Al met al, concludeerde Frissen, „staat bij alle partijen nog steeds de maakbaarheid van de samenleving centraal.” Wat ook wel logisch is. „Voor de politiek is het moeilijker zich niet met zaken te bemoeien en ontwikkelingen hun gang te laten gaan, dan in te grijpen. De invloed van het calvinisme is in alle Nederlandse politieke stromingen nog groot. En er is ook een nog altijd diepgeworteld paternalisme.”

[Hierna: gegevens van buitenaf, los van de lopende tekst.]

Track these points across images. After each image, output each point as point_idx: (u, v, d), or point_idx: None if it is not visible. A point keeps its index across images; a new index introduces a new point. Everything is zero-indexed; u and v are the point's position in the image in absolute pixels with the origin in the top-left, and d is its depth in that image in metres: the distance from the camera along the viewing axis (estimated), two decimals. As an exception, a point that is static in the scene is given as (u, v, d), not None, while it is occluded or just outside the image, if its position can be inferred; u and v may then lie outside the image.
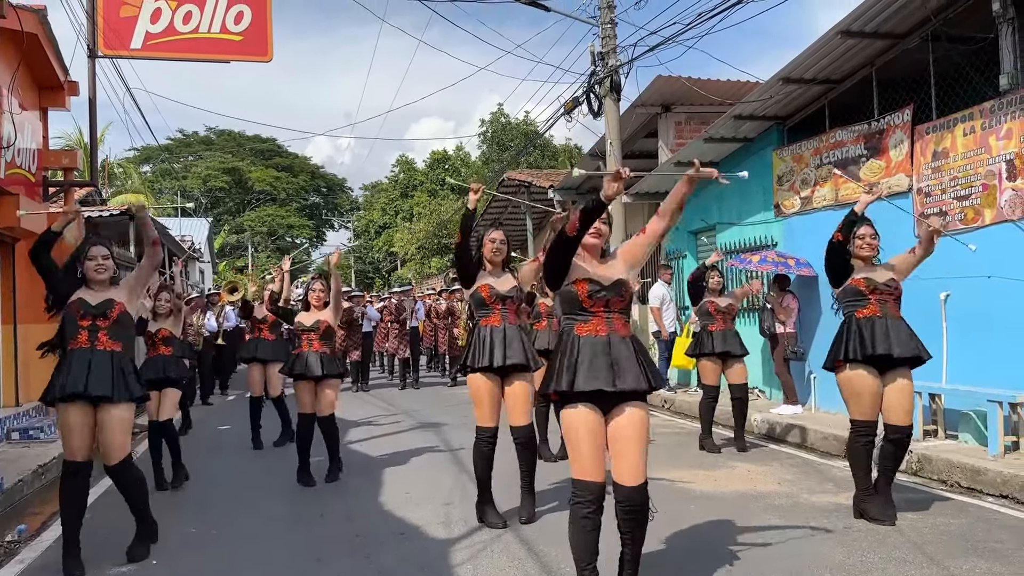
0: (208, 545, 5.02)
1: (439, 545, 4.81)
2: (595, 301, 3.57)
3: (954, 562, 4.28)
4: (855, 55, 8.47)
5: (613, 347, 3.53)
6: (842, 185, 8.98)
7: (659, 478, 6.46)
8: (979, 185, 7.23)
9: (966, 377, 7.23)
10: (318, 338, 6.69)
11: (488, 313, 5.22)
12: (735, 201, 11.17)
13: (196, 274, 24.17)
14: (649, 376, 3.54)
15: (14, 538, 5.17)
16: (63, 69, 10.24)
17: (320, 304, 6.87)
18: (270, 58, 11.53)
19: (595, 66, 12.64)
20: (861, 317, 5.13)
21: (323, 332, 6.72)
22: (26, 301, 9.72)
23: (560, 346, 3.63)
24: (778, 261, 9.30)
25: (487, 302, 5.21)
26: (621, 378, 3.47)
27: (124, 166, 30.06)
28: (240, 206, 50.26)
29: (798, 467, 6.87)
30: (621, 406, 3.53)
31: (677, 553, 4.52)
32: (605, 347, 3.53)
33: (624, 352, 3.53)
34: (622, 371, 3.49)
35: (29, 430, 8.47)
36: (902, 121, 8.15)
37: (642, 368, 3.53)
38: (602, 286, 3.59)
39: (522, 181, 18.55)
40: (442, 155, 42.35)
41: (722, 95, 11.43)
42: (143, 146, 41.07)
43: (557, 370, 3.55)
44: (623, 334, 3.59)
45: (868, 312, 5.13)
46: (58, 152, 11.43)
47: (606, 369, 3.48)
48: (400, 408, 11.65)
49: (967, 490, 5.96)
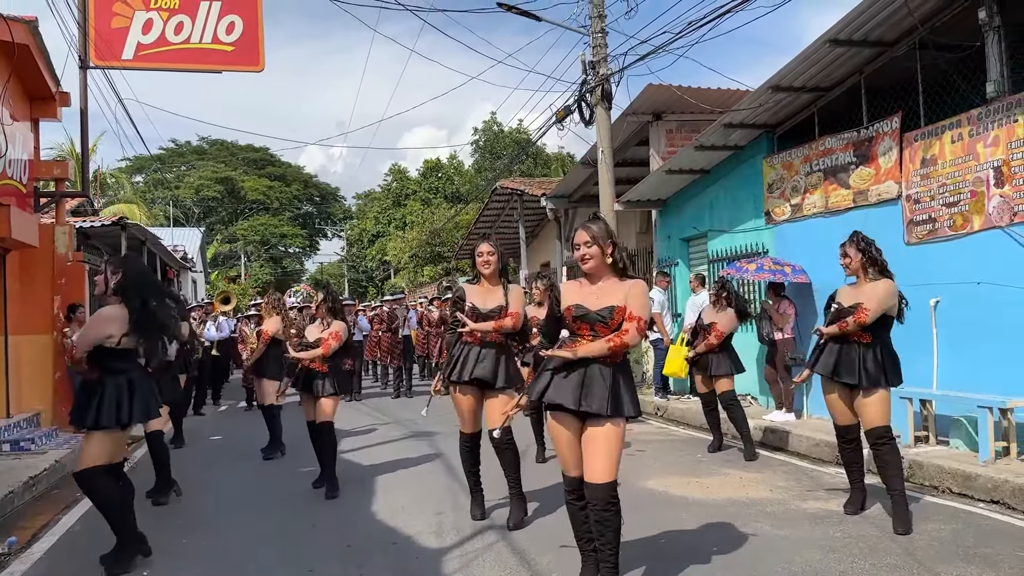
0: (200, 556, 5.00)
1: (431, 555, 4.80)
2: (579, 325, 3.79)
3: (945, 568, 4.29)
4: (844, 63, 8.52)
5: (588, 369, 3.72)
6: (832, 192, 9.03)
7: (650, 486, 6.46)
8: (967, 192, 7.27)
9: (957, 383, 7.26)
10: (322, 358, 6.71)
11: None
12: (726, 209, 11.21)
13: (188, 284, 24.09)
14: (613, 404, 3.68)
15: (4, 550, 5.14)
16: (54, 80, 10.24)
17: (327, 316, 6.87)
18: (262, 68, 11.56)
19: (586, 75, 12.67)
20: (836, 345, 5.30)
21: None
22: (17, 312, 9.70)
23: (547, 362, 3.85)
24: (775, 269, 9.30)
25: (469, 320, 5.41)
26: (586, 400, 3.69)
27: (116, 176, 30.05)
28: (233, 215, 50.22)
29: (790, 474, 6.88)
30: (595, 417, 3.72)
31: (668, 560, 4.51)
32: (581, 371, 3.72)
33: (598, 376, 3.71)
34: (589, 393, 3.69)
35: (20, 442, 8.43)
36: (891, 128, 8.20)
37: (611, 394, 3.68)
38: (588, 311, 3.78)
39: (515, 189, 18.59)
40: (435, 164, 42.41)
41: (713, 103, 11.48)
42: (135, 156, 41.20)
43: (538, 380, 3.85)
44: (604, 362, 3.73)
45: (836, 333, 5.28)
46: (49, 163, 11.42)
47: (574, 388, 3.70)
48: (393, 417, 11.63)
49: (958, 496, 5.97)
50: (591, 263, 3.83)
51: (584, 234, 3.84)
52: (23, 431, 8.96)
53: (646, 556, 4.62)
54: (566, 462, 3.89)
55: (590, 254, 3.82)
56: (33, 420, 9.46)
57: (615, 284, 3.83)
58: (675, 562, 4.48)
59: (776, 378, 9.31)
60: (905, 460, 6.59)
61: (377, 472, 7.43)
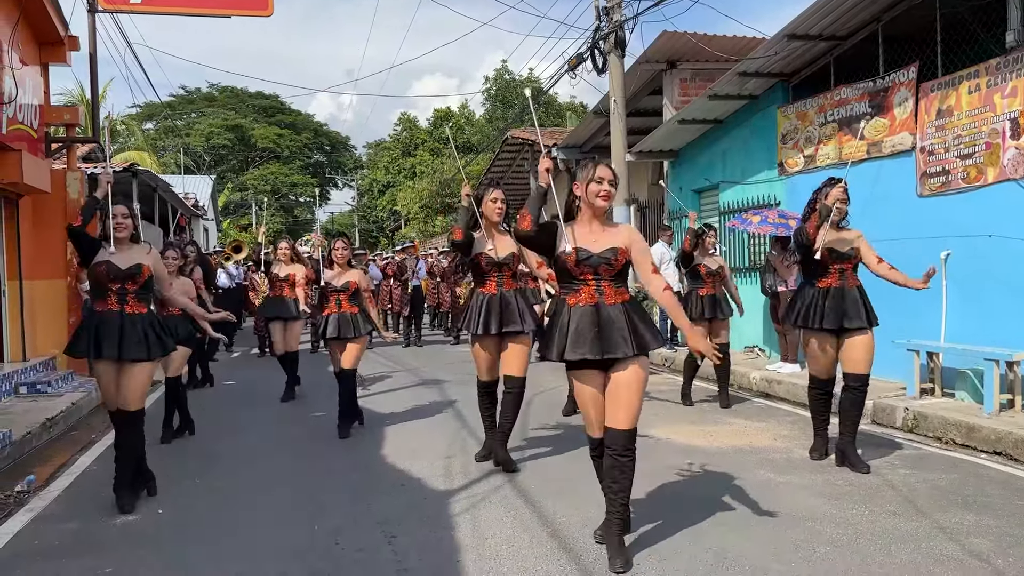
0: (213, 495, 5.12)
1: (439, 496, 4.91)
2: (583, 269, 3.69)
3: (943, 515, 4.36)
4: (861, 11, 8.36)
5: (602, 316, 3.67)
6: (845, 143, 8.94)
7: (655, 435, 6.55)
8: (983, 144, 7.19)
9: (965, 336, 7.27)
10: (348, 299, 6.85)
11: (484, 280, 5.48)
12: (738, 160, 11.12)
13: (200, 232, 24.17)
14: (636, 342, 3.64)
15: (23, 488, 5.29)
16: (63, 23, 10.16)
17: (344, 263, 6.98)
18: (270, 12, 11.44)
19: (600, 21, 12.49)
20: (820, 287, 5.38)
21: (352, 292, 6.86)
22: (32, 256, 9.78)
23: (554, 315, 3.82)
24: (779, 222, 9.26)
25: (483, 270, 5.46)
26: (608, 347, 3.63)
27: (127, 123, 29.93)
28: (243, 164, 50.07)
29: (794, 423, 6.95)
30: (619, 363, 3.67)
31: (670, 506, 4.60)
32: (594, 316, 3.67)
33: (611, 319, 3.66)
34: (608, 339, 3.63)
35: (37, 384, 8.59)
36: (907, 79, 8.08)
37: (631, 333, 3.64)
38: (591, 253, 3.69)
39: (525, 139, 18.46)
40: (445, 113, 42.02)
41: (728, 51, 11.31)
42: (145, 103, 40.87)
43: (550, 339, 3.76)
44: (613, 302, 3.70)
45: (827, 283, 5.37)
46: (60, 108, 11.42)
47: (592, 339, 3.64)
48: (403, 365, 11.75)
49: (961, 447, 6.03)
50: (609, 202, 3.77)
51: (609, 171, 3.73)
52: (39, 374, 9.12)
53: (649, 502, 4.71)
54: (592, 424, 3.82)
55: (613, 193, 3.76)
56: (49, 364, 9.61)
57: (608, 227, 3.80)
58: (677, 507, 4.57)
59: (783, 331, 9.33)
60: (910, 411, 6.67)
61: (388, 418, 7.54)
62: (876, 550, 3.86)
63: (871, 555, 3.80)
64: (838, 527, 4.20)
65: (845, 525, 4.22)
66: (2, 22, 8.67)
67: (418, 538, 4.16)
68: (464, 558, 3.86)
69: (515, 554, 3.90)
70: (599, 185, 3.70)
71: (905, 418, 6.69)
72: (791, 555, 3.82)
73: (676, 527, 4.20)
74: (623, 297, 3.74)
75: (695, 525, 4.24)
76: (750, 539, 4.03)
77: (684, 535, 4.10)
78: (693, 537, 4.07)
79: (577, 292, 3.74)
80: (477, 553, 3.91)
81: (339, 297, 6.86)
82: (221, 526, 4.48)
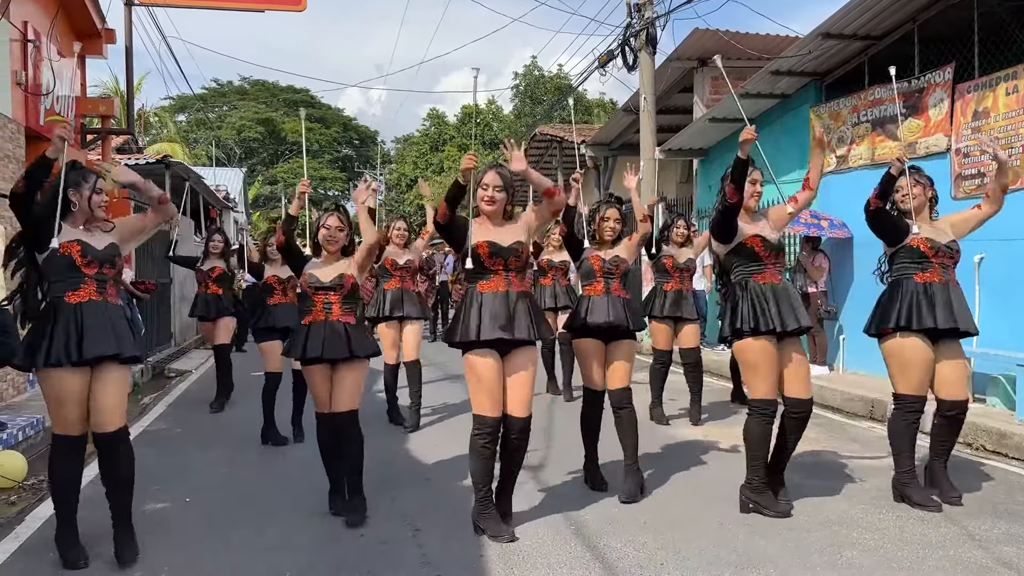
0: (239, 485, 5.19)
1: (463, 490, 4.92)
2: (495, 261, 4.01)
3: (973, 522, 4.31)
4: (897, 11, 8.26)
5: (511, 301, 4.01)
6: (879, 144, 8.83)
7: (683, 434, 6.52)
8: (1020, 147, 7.07)
9: (997, 341, 7.16)
10: (339, 301, 4.50)
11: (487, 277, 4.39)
12: (770, 159, 10.92)
13: (231, 224, 24.41)
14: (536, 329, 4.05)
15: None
16: (100, 16, 10.32)
17: (337, 250, 4.58)
18: (304, 7, 11.54)
19: (631, 18, 12.44)
20: (920, 282, 4.59)
21: (347, 292, 4.52)
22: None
23: (463, 301, 4.10)
24: (811, 223, 9.17)
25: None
26: (517, 329, 3.99)
27: (160, 115, 30.30)
28: (274, 157, 50.50)
29: (823, 427, 6.89)
30: (515, 350, 4.08)
31: (695, 507, 4.59)
32: (504, 301, 4.00)
33: (520, 306, 4.02)
34: (518, 323, 3.98)
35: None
36: (943, 79, 7.97)
37: (531, 321, 4.03)
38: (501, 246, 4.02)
39: (554, 136, 18.42)
40: (473, 109, 42.05)
41: (760, 50, 11.22)
42: (178, 95, 41.36)
43: (463, 321, 4.03)
44: (518, 290, 4.07)
45: (928, 277, 4.59)
46: (95, 100, 11.57)
47: (505, 320, 3.97)
48: (429, 360, 11.75)
49: (992, 453, 5.95)
50: (494, 207, 4.10)
51: (497, 177, 4.11)
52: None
53: (674, 503, 4.70)
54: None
55: (497, 198, 4.10)
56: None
57: (510, 224, 4.16)
58: (702, 507, 4.55)
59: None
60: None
61: (412, 411, 7.56)
62: (903, 556, 3.82)
63: (898, 561, 3.76)
64: (865, 532, 4.16)
65: (872, 530, 4.19)
66: (41, 15, 8.81)
67: (442, 531, 4.19)
68: (488, 552, 3.89)
69: (538, 548, 3.92)
70: (484, 191, 4.10)
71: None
72: (816, 558, 3.79)
73: (701, 528, 4.20)
74: (524, 287, 4.15)
75: (720, 526, 4.23)
76: (775, 541, 4.01)
77: (708, 536, 4.09)
78: (717, 538, 4.06)
79: (488, 280, 4.05)
80: (501, 547, 3.93)
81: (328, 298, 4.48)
82: (246, 516, 4.54)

Dat verklaart waarom de coalitiepartijen VVD en PvdA, op meerdere momenten gesteund door D66, ChristenUnie en SGP, de afgelopen jaren voortvarend aan het hervormen en bezuinigen zijn geslagen om de economische crisis te beteugelen. Ze sneden voor zo’n veertig miljard euro in de overheidsbegroting.
Rigide
Die aanpak heeft de economie „onnodige schade” toegebracht, schreef het ING Economisch Bureau vorige week in een rapport. „Dat snijden had een hoge prijs”, aldus een van de auteurs, Marieke Blom. „Het leven van de gemiddelde Nederlander werd bijvoorbeeld duurder en veel ambtenaren en werkenden in de zorg hadden minder te besteden of verloren hun baan.” Als ons land „minder rigide” de Europese begrotingsregels had nageleefd, hadden „een paar honderdduizend mensen hun baan behouden.”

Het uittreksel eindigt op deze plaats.